The paper, which was published in the International Journal of Communication, explores why Americans seem to have an insatiable appetite when it comes to Jobs. The biopic, released Friday, is the second major film about his life since his death in October 2011. The first, "Jobs," was released in 2013 and starred Ashton Kutcher. Jobs' life also inspired the best-selling book "Steve Jobs" by journalist Walter Isaacson published the year Jobs died.

"I think the reason is in our culture: We love the story of Jobs because we love the story of the guy who bucked convention, pursued his passions and got rich doing so," said Thomas Streeter, a professor of sociology at the University of Vermont, who authored the paper.

Steve Jobs | PrettyFamous

In the paper, Streeter argues that corporations such as Apple deliberately entwine narratives into their empires. He writes:

"For more than a century, American society has been arguing with itself about big corporations.

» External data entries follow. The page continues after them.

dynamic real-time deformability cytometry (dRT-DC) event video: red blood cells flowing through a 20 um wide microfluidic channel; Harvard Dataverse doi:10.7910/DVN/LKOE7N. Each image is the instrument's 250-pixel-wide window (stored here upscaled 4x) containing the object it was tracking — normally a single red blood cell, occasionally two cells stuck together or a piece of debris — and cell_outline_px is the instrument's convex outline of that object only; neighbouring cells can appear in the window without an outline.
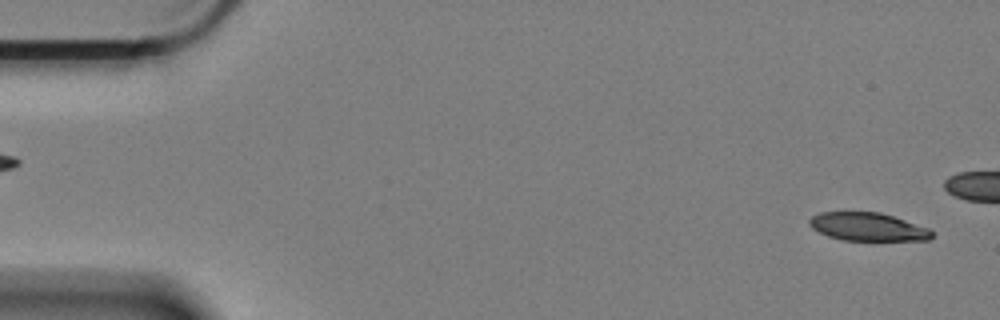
{"species": "Egyptian fruit bat (a non-hibernating species)", "species_latin": "Rousettus aegyptiacus", "temperature_condition": "cold", "stored_images_in_passage": 48, "camera_frame_rate_fps": 3000, "um_per_image_px": 0.085, "animal": {"sex": "female"}, "frame": {"image": 1, "passage_image": 2, "time_ms": 0.333, "image_size_px": [1000, 320], "cell_outline_px": [[932, 236], [928, 240], [844, 240], [828, 236], [812, 228], [808, 224], [808, 220], [812, 216], [820, 212], [880, 212], [928, 228], [932, 232]], "centroid_in_image_um": [73.72, 19.27], "position_along_channel_um": 11.3, "area_um2": 19.88}}
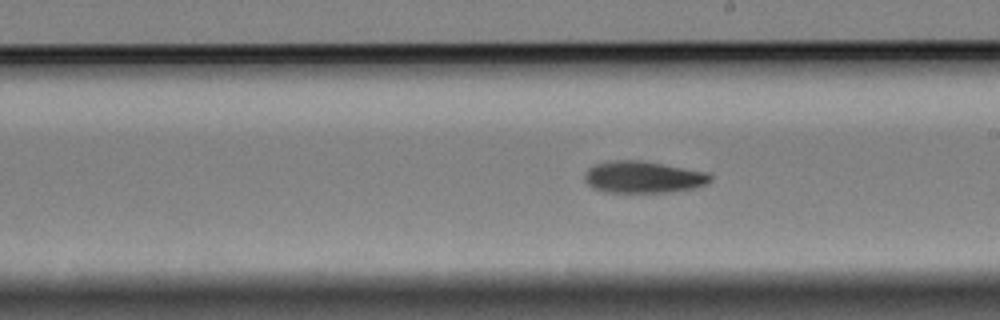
{"frame": {"image": 2, "passage_image": 33, "time_ms": 10.667, "image_size_px": [1000, 320], "cell_outline_px": [[712, 180], [708, 184], [692, 188], [672, 192], [604, 192], [592, 188], [584, 180], [584, 176], [588, 168], [596, 164], [616, 160], [640, 160], [708, 172], [712, 176]], "centroid_in_image_um": [54.68, 15.06], "position_along_channel_um": 234.3, "area_um2": 23.35}}
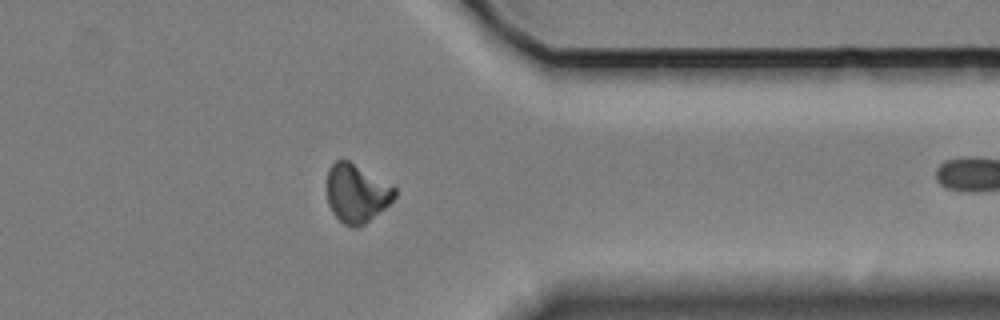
{"frame": {"image": 3, "passage_image": 47, "time_ms": 15.333, "image_size_px": [1000, 320], "cell_outline_px": [[396, 196], [384, 208], [360, 228], [352, 228], [344, 224], [332, 212], [328, 204], [328, 168], [336, 160], [348, 160], [396, 188]], "centroid_in_image_um": [30.3, 16.45], "position_along_channel_um": 381.1, "area_um2": 22.77}}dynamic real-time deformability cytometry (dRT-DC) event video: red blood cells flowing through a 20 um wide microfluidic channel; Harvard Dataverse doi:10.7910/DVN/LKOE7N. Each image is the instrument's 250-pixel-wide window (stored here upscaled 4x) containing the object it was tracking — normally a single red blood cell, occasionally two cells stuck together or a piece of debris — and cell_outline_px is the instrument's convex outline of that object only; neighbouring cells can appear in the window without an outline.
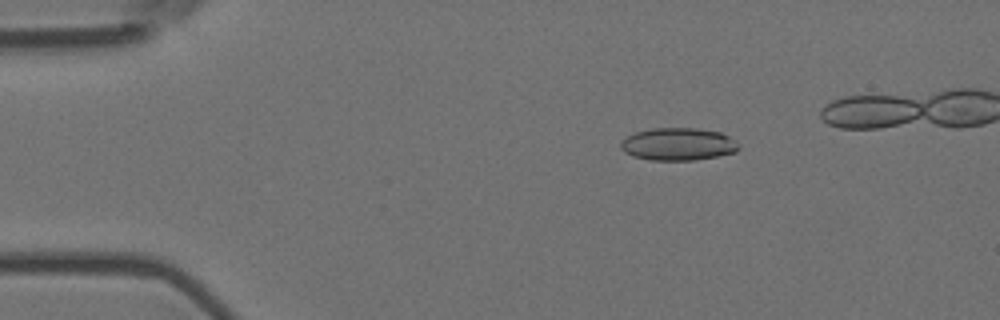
{"species": "Egyptian fruit bat (a non-hibernating species)", "species_latin": "Rousettus aegyptiacus", "temperature_condition": "room temperature", "stored_images_in_passage": 6, "camera_frame_rate_fps": 3000, "um_per_image_px": 0.085, "animal": {"sex": "female"}, "frame": {"image": 1, "passage_image": 3, "time_ms": 0.667, "image_size_px": [1000, 320], "cell_outline_px": [[740, 148], [736, 152], [696, 160], [648, 160], [632, 156], [624, 152], [620, 148], [620, 144], [628, 136], [636, 132], [652, 128], [700, 128], [720, 132], [736, 140]], "centroid_in_image_um": [57.65, 12.25], "position_along_channel_um": 27.3, "area_um2": 22.48}}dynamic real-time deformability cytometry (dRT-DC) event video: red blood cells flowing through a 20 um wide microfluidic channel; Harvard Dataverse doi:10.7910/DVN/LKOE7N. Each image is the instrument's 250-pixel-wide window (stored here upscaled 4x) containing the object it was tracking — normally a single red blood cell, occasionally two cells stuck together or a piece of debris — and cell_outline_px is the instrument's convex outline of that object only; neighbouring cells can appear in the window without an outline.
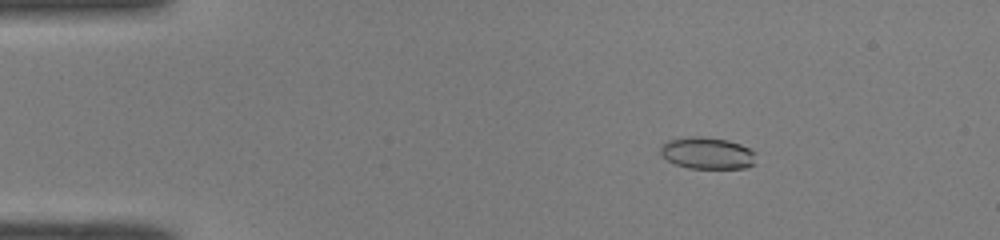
{"species": "common noctule bat (a hibernating species)", "species_latin": "Nyctalus noctula", "temperature_condition": "room temperature", "stored_images_in_passage": 51, "camera_frame_rate_fps": 3000, "um_per_image_px": 0.085, "animal": {"sex": "male", "body_mass_g": 19.0, "forearm_length_mm": 50.8}, "frame": {"image": 1, "passage_image": 9, "time_ms": 2.667, "image_size_px": [1000, 240], "cell_outline_px": [[756, 164], [744, 168], [688, 168], [676, 164], [660, 156], [660, 144], [668, 140], [692, 136], [700, 136], [728, 140], [740, 144], [756, 152]], "centroid_in_image_um": [60.12, 13.01], "position_along_channel_um": 24.9, "area_um2": 17.92}}
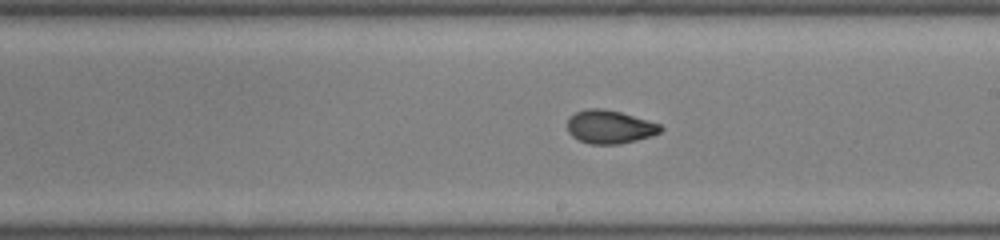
{"frame": {"image": 2, "passage_image": 30, "time_ms": 9.667, "image_size_px": [1000, 240], "cell_outline_px": [[664, 128], [660, 132], [652, 136], [620, 144], [592, 144], [580, 140], [572, 136], [568, 132], [568, 116], [576, 112], [588, 108], [604, 108], [620, 112], [648, 120], [660, 124]], "centroid_in_image_um": [51.83, 10.78], "position_along_channel_um": 237.2, "area_um2": 18.15}}
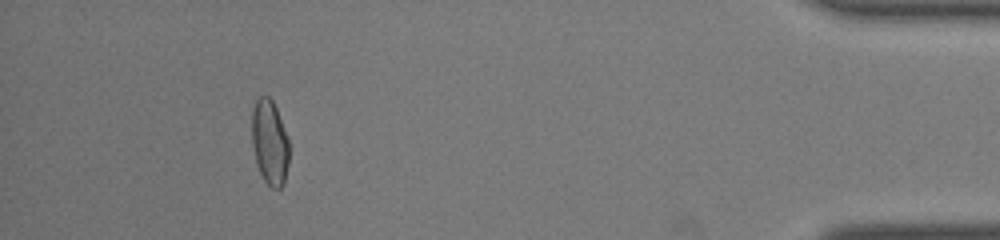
{"frame": {"image": 3, "passage_image": 47, "time_ms": 15.333, "image_size_px": [1000, 240], "cell_outline_px": [[288, 164], [284, 184], [280, 188], [272, 188], [264, 180], [260, 172], [256, 160], [252, 144], [252, 108], [256, 100], [260, 96], [268, 96], [272, 100], [276, 108], [288, 140]], "centroid_in_image_um": [22.91, 12.1], "position_along_channel_um": 412.3, "area_um2": 18.21}, "authors_computed_cell_mechanics": {"area_um2": 18.3226, "velocity_mm_per_s": 4.1175, "shape_relaxation_time_tau1_ms": 7.9503, "shape_relaxation_time_tau2_ms": 1.2978, "deformation_change_tau1": 0.2233, "deformation_change_tau2": 0.0566}}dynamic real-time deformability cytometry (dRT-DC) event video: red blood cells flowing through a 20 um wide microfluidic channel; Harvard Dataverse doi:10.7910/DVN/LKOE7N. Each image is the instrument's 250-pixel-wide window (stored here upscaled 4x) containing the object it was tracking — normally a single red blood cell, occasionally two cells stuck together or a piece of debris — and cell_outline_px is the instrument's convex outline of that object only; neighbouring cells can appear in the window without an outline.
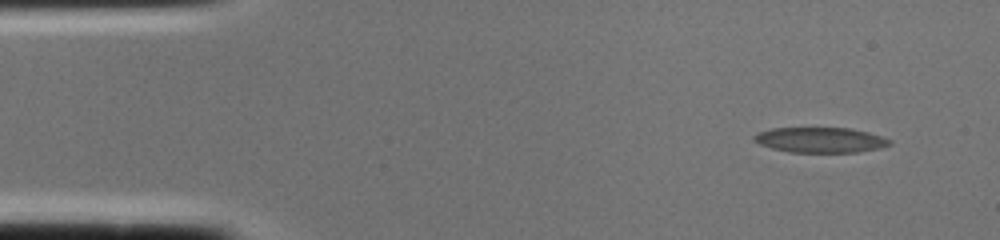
{"species": "common noctule bat (a hibernating species)", "species_latin": "Nyctalus noctula", "temperature_condition": "cold", "stored_images_in_passage": 2, "camera_frame_rate_fps": 3000, "um_per_image_px": 0.085, "animal": {"sex": "female", "body_mass_g": 22.0, "forearm_length_mm": 56.7}, "frame": {"image": 1, "passage_image": 1, "time_ms": 0.0, "image_size_px": [1000, 240], "cell_outline_px": [[892, 144], [880, 148], [856, 152], [788, 152], [772, 148], [760, 144], [752, 140], [752, 136], [756, 132], [772, 128], [852, 128], [868, 132], [892, 140]], "centroid_in_image_um": [69.7, 11.89], "position_along_channel_um": 15.3, "area_um2": 20.06}}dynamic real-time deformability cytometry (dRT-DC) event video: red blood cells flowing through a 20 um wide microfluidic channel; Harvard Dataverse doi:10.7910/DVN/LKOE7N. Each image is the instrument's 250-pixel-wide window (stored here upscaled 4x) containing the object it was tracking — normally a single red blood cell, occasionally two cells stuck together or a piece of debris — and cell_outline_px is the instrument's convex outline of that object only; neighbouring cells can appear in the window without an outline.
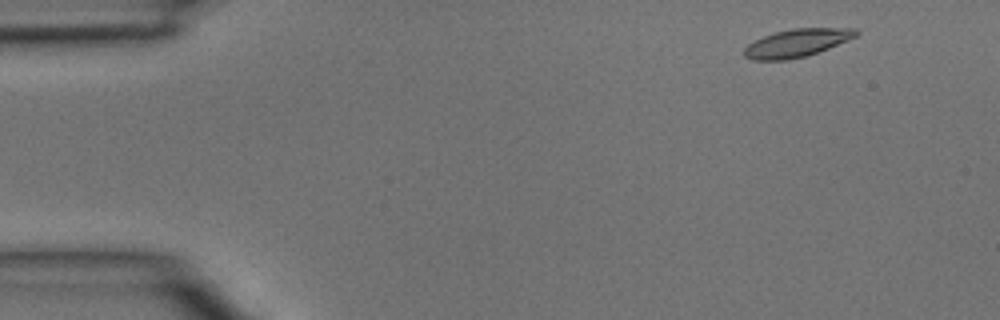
{"species": "common noctule bat (a hibernating species)", "species_latin": "Nyctalus noctula", "temperature_condition": "room temperature", "stored_images_in_passage": 4, "camera_frame_rate_fps": 3000, "um_per_image_px": 0.085, "animal": {"sex": "male", "body_mass_g": 15.6}, "frame": {"image": 1, "passage_image": 1, "time_ms": 0.0, "image_size_px": [1000, 320], "cell_outline_px": [[860, 32], [856, 36], [848, 40], [808, 56], [788, 60], [752, 60], [744, 56], [744, 48], [748, 44], [764, 36], [776, 32], [792, 28], [856, 28]], "centroid_in_image_um": [67.74, 3.66], "position_along_channel_um": 17.3, "area_um2": 18.21}}
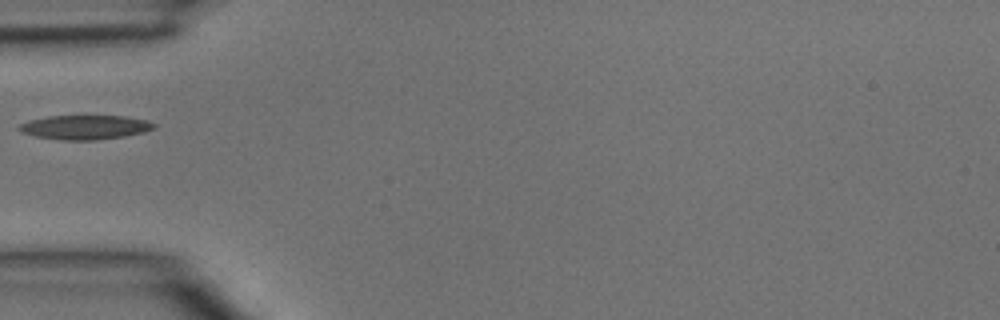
{"frame": {"image": 2, "passage_image": 4, "time_ms": 1.0, "image_size_px": [1000, 320], "cell_outline_px": [[156, 128], [144, 132], [124, 136], [96, 140], [60, 140], [36, 136], [20, 132], [16, 128], [20, 124], [28, 120], [48, 116], [124, 116], [148, 120], [156, 124]], "centroid_in_image_um": [7.22, 10.81], "position_along_channel_um": 77.8, "area_um2": 19.19}}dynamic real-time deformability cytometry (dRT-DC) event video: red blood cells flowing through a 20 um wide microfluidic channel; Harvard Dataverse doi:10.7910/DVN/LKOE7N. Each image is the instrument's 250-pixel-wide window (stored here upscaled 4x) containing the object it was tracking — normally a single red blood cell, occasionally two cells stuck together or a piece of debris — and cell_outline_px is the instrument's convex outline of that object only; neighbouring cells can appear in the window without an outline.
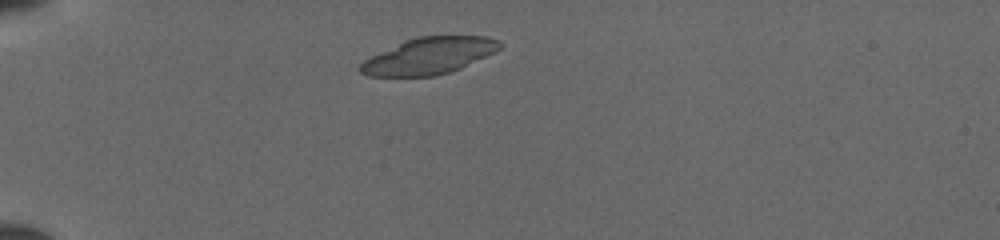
{"species": "common noctule bat (a hibernating species)", "species_latin": "Nyctalus noctula", "temperature_condition": "cold", "stored_images_in_passage": 36, "camera_frame_rate_fps": 3000, "um_per_image_px": 0.085, "animal": {"sex": "female", "body_mass_g": 19.5, "forearm_length_mm": 54.1}, "frame": {"image": 1, "passage_image": 1, "time_ms": 0.0, "image_size_px": [1000, 240], "cell_outline_px": [[500, 48], [496, 52], [452, 72], [436, 76], [368, 76], [360, 72], [356, 68], [364, 60], [404, 40], [416, 36], [484, 36], [500, 40]], "centroid_in_image_um": [36.47, 4.75], "position_along_channel_um": 48.5, "area_um2": 29.82}}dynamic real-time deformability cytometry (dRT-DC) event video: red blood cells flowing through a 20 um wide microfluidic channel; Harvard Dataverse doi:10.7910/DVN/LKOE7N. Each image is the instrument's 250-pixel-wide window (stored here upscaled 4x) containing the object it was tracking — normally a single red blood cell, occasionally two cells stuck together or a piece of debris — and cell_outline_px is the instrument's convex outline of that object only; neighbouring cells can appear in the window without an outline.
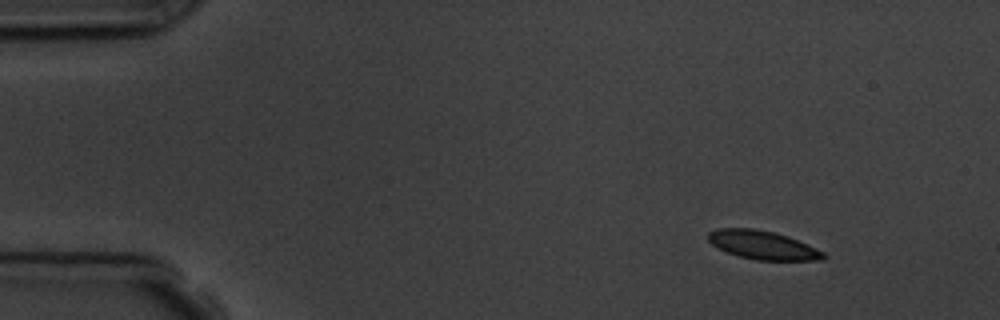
{"species": "common noctule bat (a hibernating species)", "species_latin": "Nyctalus noctula", "temperature_condition": "room temperature", "stored_images_in_passage": 3, "camera_frame_rate_fps": 3000, "um_per_image_px": 0.085, "animal": {"sex": "male", "body_mass_g": 19.5, "forearm_length_mm": 54.6}, "frame": {"image": 1, "passage_image": 1, "time_ms": 0.0, "image_size_px": [1000, 320], "cell_outline_px": [[828, 256], [824, 260], [756, 260], [740, 256], [716, 248], [708, 240], [708, 232], [716, 228], [752, 228], [772, 232], [788, 236], [816, 248], [824, 252]], "centroid_in_image_um": [64.83, 20.83], "position_along_channel_um": 20.2, "area_um2": 19.19}}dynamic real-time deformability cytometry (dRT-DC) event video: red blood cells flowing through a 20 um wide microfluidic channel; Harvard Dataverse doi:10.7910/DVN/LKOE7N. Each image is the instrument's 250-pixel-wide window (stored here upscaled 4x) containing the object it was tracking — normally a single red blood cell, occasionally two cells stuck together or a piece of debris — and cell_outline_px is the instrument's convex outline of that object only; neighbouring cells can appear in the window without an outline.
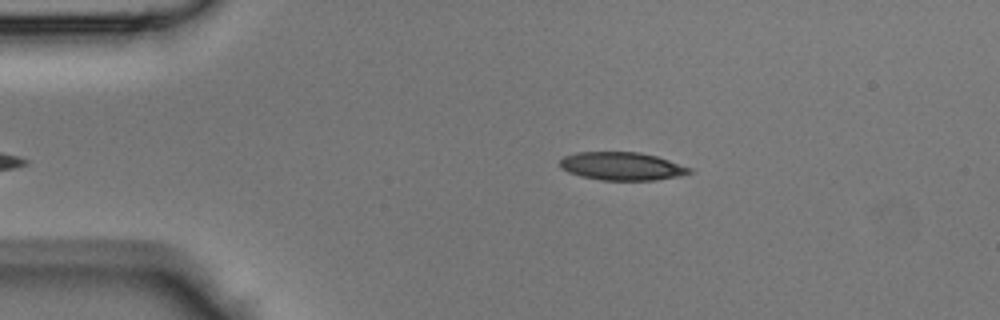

Are they good or bad? How should we think about them? Corporations shower us with lovely stuff like cars and microwaves, and yet they are global, faceless bureaucracies that generate pollution and create unaccountable power and wealth inequalities. The news coverage and stories put a personal face on corporate capitalism, which, deliberate or not, acted as a rejoinder to the criticisms of corporations then coming from union organizers, activists and reformist politicians. Corporations are not faceless bureaucracies that the stories implied; they are the product of unique, colorful, bold men. American media has offered a pretty steady diet of colorful stories about the lives of corporate chieftains, from Edwin Land to Jack Welch to Richard Branson and more, stories that treat executives as celebrities. Those stories don't just happen. Executives typically have publicists who cultivate these stories the same way politicians craft personal narratives about themselves when running for office.

Streeter's advice for how to see the new Jobs movie? "Remember that the movie is not about how to run a corporation any more than Hamlet is about how to run a country. And then enjoy the performances, which I hear are excellent," he said.